§ **EXERCISE GOAL**: Rewrite the passage from "ExpectedException would have" to "separate methods. (link)" in the text on NUnit 3 exception testing, replacing "NUnit Google Group" with "NUnit mailing list".

§ **TEXT SEGMENT**:
....................
Testing for exceptions with [TestCase] attribute in NUnit 3?
Asked Answered
I

2

46

How do I test for exceptions in a TestCase with NUnit3?

Let's say I have a method Divide(a,b) defined as follows:

public double Divide(double a, double b)
{
    if(Math.Abs(b) < double.Epsilon) throw new ArgumentException("Divider cannot be 0");
    return a/b;
}

I want to test this method using NUnit 3.0 test cases, so maybe I have:

[TestCase(-10, 2, -5)]
[TestCase(-1, 2, -0.5)]
public void TestDivide(double a, double b, double result)
{
    Assert.That(_uut.Divide(a, b), Is.EqualTo(result));
}

Is there a way to specify a Test Case that will cause Divide() to throw an ArgumentException and somehow have this as the expected result, e.g. something along the lines of:

[TestCase(-10, 2, -5)]
[TestCase(-1, 2, -0.5)]
[TestCase(-1, 0, ExpectedResult = TypeOf(ArgumentException)]
public void TestDivide(double a, double b, double result)
{
    Assert.That(_uut.Divide(a, b), Is.EqualTo(result));
}

(Of course I could define a separate test method and use Assert.Throws() in this, so this is purely out of curiosity)

Investment answered 28/1, 2016 at 12:20 Comment(0)
E
46

ExpectedException would have been the correct method for NUnit 2.X, but it was removed from NUnit 3.

There's a various snippets of discussion in the NUnit Google Group and the equivalent Dev group - but it looks like the decision was made that it's generally a better design pattern to test expected outcomes, and exceptions in separate methods. (link)
....................
§ **EXTRACTED ENTRIES**:

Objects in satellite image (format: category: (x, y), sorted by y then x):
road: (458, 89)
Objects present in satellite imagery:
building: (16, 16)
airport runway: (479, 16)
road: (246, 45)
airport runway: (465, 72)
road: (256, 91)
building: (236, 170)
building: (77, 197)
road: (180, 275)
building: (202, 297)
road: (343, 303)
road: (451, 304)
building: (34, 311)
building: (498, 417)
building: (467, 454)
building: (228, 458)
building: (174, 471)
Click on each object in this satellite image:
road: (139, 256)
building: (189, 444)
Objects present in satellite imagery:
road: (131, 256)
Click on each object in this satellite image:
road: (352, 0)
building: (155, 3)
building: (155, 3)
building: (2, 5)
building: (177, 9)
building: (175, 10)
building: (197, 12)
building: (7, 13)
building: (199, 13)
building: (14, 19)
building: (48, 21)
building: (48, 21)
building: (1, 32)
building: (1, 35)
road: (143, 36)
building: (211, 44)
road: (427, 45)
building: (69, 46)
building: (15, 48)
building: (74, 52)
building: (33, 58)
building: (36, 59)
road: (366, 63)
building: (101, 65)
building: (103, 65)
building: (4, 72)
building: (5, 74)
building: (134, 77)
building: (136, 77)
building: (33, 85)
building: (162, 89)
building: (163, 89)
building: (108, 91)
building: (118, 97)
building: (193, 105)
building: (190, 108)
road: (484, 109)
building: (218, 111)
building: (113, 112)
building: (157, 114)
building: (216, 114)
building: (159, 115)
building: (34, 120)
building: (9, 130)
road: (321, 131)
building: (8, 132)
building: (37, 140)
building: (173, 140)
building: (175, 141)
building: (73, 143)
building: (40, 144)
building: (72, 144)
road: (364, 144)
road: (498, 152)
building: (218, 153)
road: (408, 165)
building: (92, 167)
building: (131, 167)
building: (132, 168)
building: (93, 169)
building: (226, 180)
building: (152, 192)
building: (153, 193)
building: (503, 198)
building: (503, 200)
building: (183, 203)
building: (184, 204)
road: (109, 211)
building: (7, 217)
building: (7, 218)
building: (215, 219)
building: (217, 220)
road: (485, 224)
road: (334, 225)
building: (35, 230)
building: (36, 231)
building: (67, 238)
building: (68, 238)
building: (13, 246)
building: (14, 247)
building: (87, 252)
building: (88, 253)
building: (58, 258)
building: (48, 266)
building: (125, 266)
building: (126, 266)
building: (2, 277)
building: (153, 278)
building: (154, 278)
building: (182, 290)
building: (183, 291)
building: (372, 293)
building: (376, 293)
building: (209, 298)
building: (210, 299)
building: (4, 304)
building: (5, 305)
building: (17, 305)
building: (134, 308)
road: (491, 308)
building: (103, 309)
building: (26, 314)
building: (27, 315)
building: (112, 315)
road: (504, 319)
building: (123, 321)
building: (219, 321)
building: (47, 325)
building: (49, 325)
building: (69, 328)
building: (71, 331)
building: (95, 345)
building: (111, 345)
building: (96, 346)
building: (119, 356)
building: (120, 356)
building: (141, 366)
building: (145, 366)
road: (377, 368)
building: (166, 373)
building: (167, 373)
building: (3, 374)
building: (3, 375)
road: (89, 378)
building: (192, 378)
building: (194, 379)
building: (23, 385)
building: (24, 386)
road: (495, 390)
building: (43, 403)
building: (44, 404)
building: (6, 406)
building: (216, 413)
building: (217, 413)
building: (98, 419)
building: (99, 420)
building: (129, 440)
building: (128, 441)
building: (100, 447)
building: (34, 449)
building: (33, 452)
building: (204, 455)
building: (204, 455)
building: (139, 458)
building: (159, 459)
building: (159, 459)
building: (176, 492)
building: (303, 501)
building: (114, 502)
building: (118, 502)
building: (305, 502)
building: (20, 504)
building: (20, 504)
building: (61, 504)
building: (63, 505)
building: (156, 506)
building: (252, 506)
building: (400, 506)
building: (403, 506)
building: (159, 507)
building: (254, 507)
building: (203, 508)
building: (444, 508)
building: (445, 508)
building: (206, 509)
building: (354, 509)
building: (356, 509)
....................
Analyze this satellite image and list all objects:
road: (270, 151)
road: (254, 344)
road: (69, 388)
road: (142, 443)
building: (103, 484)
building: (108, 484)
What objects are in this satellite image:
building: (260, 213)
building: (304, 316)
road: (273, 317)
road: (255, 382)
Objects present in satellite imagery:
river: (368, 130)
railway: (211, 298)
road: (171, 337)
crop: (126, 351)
....................
§ **RESPONSE TO THE TASK**:
ExpectedException would have been the correct method for NUnit 2.X, but it was removed from NUnit 3.

There's a various snippets of discussion in the NUnit mailing list and the equivalent Dev group - but it looks like the decision was made that it's generally a better design pattern to test expected outcomes, and exceptions in separate methods. (link)